Saturday, September 20, 2014
This is Where I Leave You
I have no objections to this movie, it is frequently amusing, there are some interesting characters and the performers all do what is asked of them. I just can't say I liked it as well as I'd hoped I would. With a cast of professionals tossing around cleverly written lines, I should have been more entranced. What I was doing instaed of enjoying the film, was counting all the complications that came up in this single short period in this families life. I know life is complicated, but this was overstuffed.
Every character in the story brings baggage with them to the Shiva sitting that the family goes through at the passing of their patriarch. The widow is a well known therapist who wrote a book about raising kids, using her own children's experience as the basis of most of it. The family has to adjust to the boob job that she has recently had as well. The oldest son and his wife are having difficulty conceiving and the family business, which he runs has been left to he and his siblings so there is that. The daughter has two children, one of whom is potty training anywhere it suits him, and her husband is disconnected from the family and wrapped up in his own business dealings. She also still has feelings for the man she left, who lives across the street and had an accident that left him brain damaged. The youngest son is a screw up who is nearly engaged to his former therapist who is many years older than he is. The other son is going through a divorce after discovering the radio show host that he produces for is sleeping with his wife. That's more than a dozen complications for the story to deal with, but it does not stop there.
Every few minutes another curve-ball is served up for us to digest. Additional characters and complications appear every five minutes and it feels like there was no confidence in the stories that we have, so some more get tossed in. Oh, and the Mom is not Jewish and their dead Father, who was a Jew was an atheist, so all of the trapping of the Shiva are an artificial way to force the family together. Old jealousies and slights get magnified, bonding though drugs and alcohol ensues, and in the end the whole enterprise feels a bit manipulative.
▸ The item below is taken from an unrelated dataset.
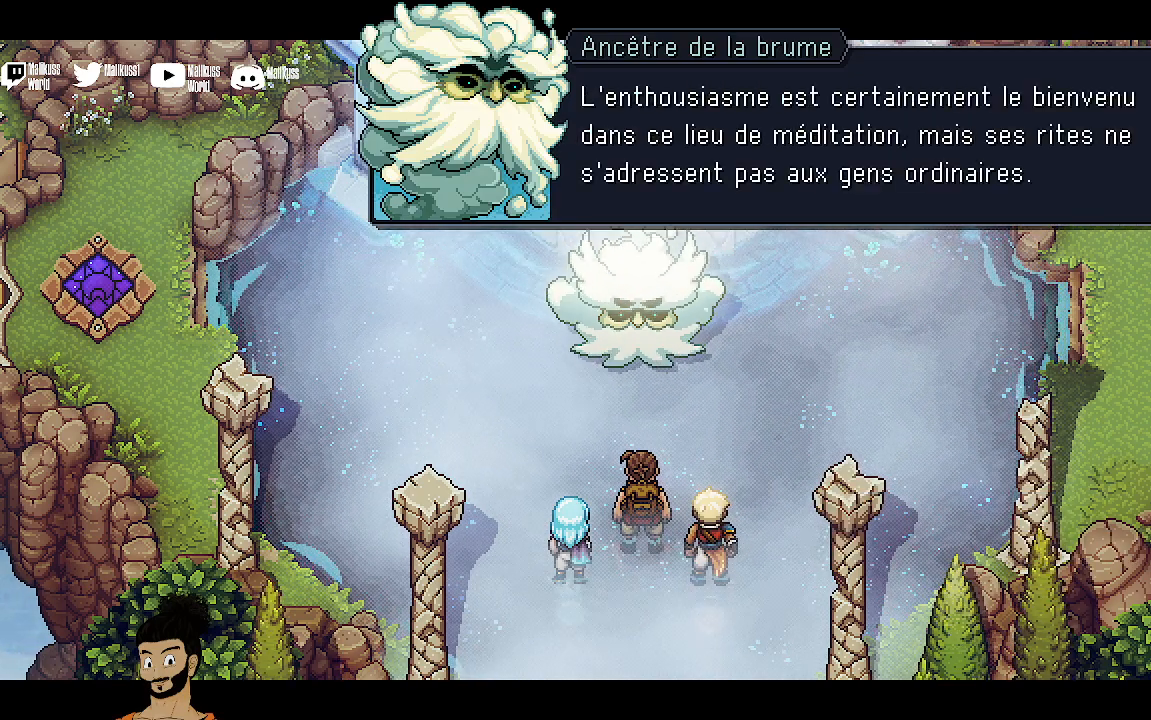
{"buttons": [], "left_stick": "center", "events": [[100, "A", "up"]]}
Jane Fonda started working again ten years ago, after a fifteen year layoff from movies but i have not seen any of that work. The last movie I saw her in was "The Morning After", in 1986. She looks great and sounds exactly like I remember her, which means that there was not much to her being in this film except that she meets the age requirement and she loos fine. Jason Bateman is always reliably shlepishly amusing, and he can act a dramatic scene pretty well. There are just too many places where long looks of silence are supposed to fill in the gaps with drama between the quips. "Death at a Funeral", (The British Version) kept the focus on comedy with only occassional moments meant to touch our hearts. This movie seemed to have it down to a science; "joke", "quip", "touching glance" and then repeat.
Tina Fey is underused and then when she is used, it is too often for heart instead of laughs. Timothy Oliphant is a good actor but he is a image from the past that simply represents regret and there is really nothing happening with that storyline. I think Adam Driver will be the next Seth Rogan, the Stoner actor for the new generation. This is the second movie I've seen him in and he is basically repeating that performance. This film feels so familiar even though some of the scenerios are new, that's because it does nothing different with the setting and instead just ambles about. I was an OK amble, just not something you have to see.